American Psychological Association published a study indicating that Pregnant women who experience anxiety during their pregnancies tend to give birth roughly a month earlier than those who do not. This research, which looked at how different types of anxiety changed throughout a pregnancy, could help doctors figure out when and how to screen for it to prevent premature births best.
Possessing fears regarding the current pregnancy situation is a severe psychological condition that may change delivery results, as noted by the study’s lead author, Dr. Christine Dunkel Schetter, a Ph.D. holder from the University of California, LA.
Reducing the negative impacts of postpartum depression on mothers and their children is a global priority. Thus depression screenings are now routinely performed in a wide range of clinical settings worldwide. This and similar studies show the need for stakeholders to check the mental health of expecting mothers.
Health Psychology published an article on the study’s findings and presentation.
Preterm birth, which occurs when a baby is born before 37 weeks of gestation, is associated with anxiety. Previous research shows clinically elevated anxiety symptoms occur in as many as one-quarter of pregnant women.
Those studies used various concern scales and investigated general and pregnancy-related anxiety. Anxiety during pregnancy can stem from concerns about the mother’s and the unborn child’s physical and emotional well-being.
Researchers have also examined anxiety at different points in pregnancy, from early on to late on, with most studies focusing on the second trimester.
The researchers analyzed 196 pregnant women from Los Angeles and Denver who participated in the experiment concerning healthy infants before birth. For this study, we enlisted the help of women from both locations.
There were 36% of white Hispanic women, 10% of Asian women, 9% of black or African American women, and 45% of white women who were not Hispanic.
Four different anxiety scales were utilized to assess the women’s stress levels in the initial and the final trimesters of the pregnancy duration. The first one entailed a five-question evaluation for generalized anxiety, and the other three were pregnancy-specific.
There is a 10-question scale and a 4-question scale for measuring pregnancy-related anxiety, as well as a 9-question evaluation of a wider variety of stressors related to pregnancy, such as worries about providing care for a newborn and stress brought on by medical care throughout pregnancy.
It was shown that there was a correlation between the participants’ responses on all three pregnant anxiety scales, suggesting that all parameters assess similar underlying conditions.
They also found that the most significant association between pregnancy-related anxiety and premature births occurred during the third trimester. But generalized anxiety throughout the first trimester also increased the risk of premature birth.
One interpretation of the study’s findings is that mothers who experience general anxiety early in their pregnancies may be more likely to experience anxiety about issues such as the potential health risks to themselves and their babies, the labor and delivery process, and parenting later in their pregnancies. The results were consistent regardless of how much actual medical risk the women’s pregnancies posed.

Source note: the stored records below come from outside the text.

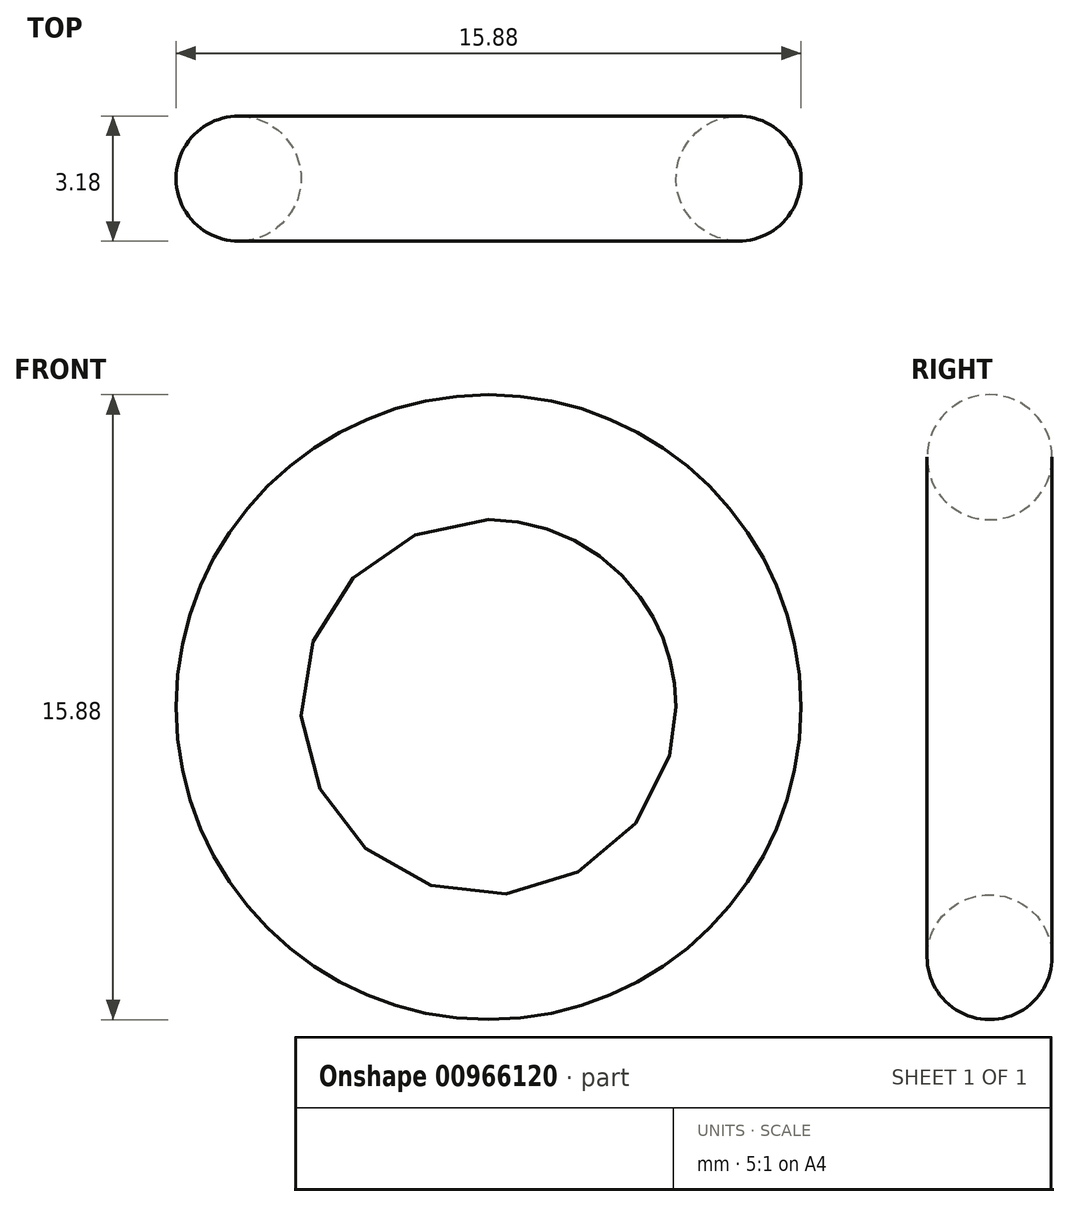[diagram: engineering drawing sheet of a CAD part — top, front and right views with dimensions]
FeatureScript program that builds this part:
annotation { "Feature Type Name" : "Feature", "Feature Type Description" : "" }
export const myFeature = defineFeature(function(context is Context, id is Id, definition is map)
    precondition{}
    {
        {
            var Q0;
            Q0=qCreatedBy(makeId("Top.planeOp"),FACE);
            var sketch = newSketch(context, id + "F0", { "sketchPlane" : qUnion([Q0])});
            skLineSegment(sketch, "E0", {"start": v(0, 6.5) * mm, "end": v(0, -8.4) * mm});
            skCircle(sketch, "E1", {"center": v(-6.35, 0) * mm, "radius": 1.59 * mm});
            skSolve(sketch);
        }
        {
            var Q0;
            Q0=makeQuery(id+"F0.imprint","IMPRINT",FACE,{"disambiguationData":[TD([[makeQuery(id+"F0.imprint","IMPRINT",EDGE,{"derivedFrom":sQuery(id+"F0.wireOp",EDGE,"E1")}),1.0]])]});
            var Q1;
            Q1=sQuery(id+"F0.wireOp",EDGE,"E0");
            revolve(context, id + "F1", {"surfaceOperationType" : NewSurfaceOperationType.NEW, "entities" : qUnion([Q0]), "axis" : qUnion([Q1]), "revolveType" : RevolveType.FULL});
        }
    });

Although not all pregnant women with overall anxiety signs would develop pregnancy-specific anxiety, Dunkel Schetter writes, “our data show that those who failed to adhere to this development are likely to be greatly at risk for early birth.”
She stated that the results support that medical professionals warrant early screening for general anxiety in pregnant women. They screen for anxiety the same way they screen for depression, and they keep an eye on the women who score high to see whether their anxiety levels rise, which could prompt further treatment.
Dunkel Schetter thinks that more study is needed to determine what factors contribute to the correlation between pregnancy anxiety and the due date. Stress, inflammation, and poor health habits can all lead to changes in the neuroendocrine system.
She argued that to better combat the serious public health problem of premature birth, “improvement in the comprehension of both the dangers and progressions of the impacts of pregnant anxiety on gestational duration can increase our ability to create, test, and implement remedies.” “Improving our capacity to develop requires a more nuanced understanding of the dangers and mechanisms by which worry during pregnancy affects the length of the gestational period.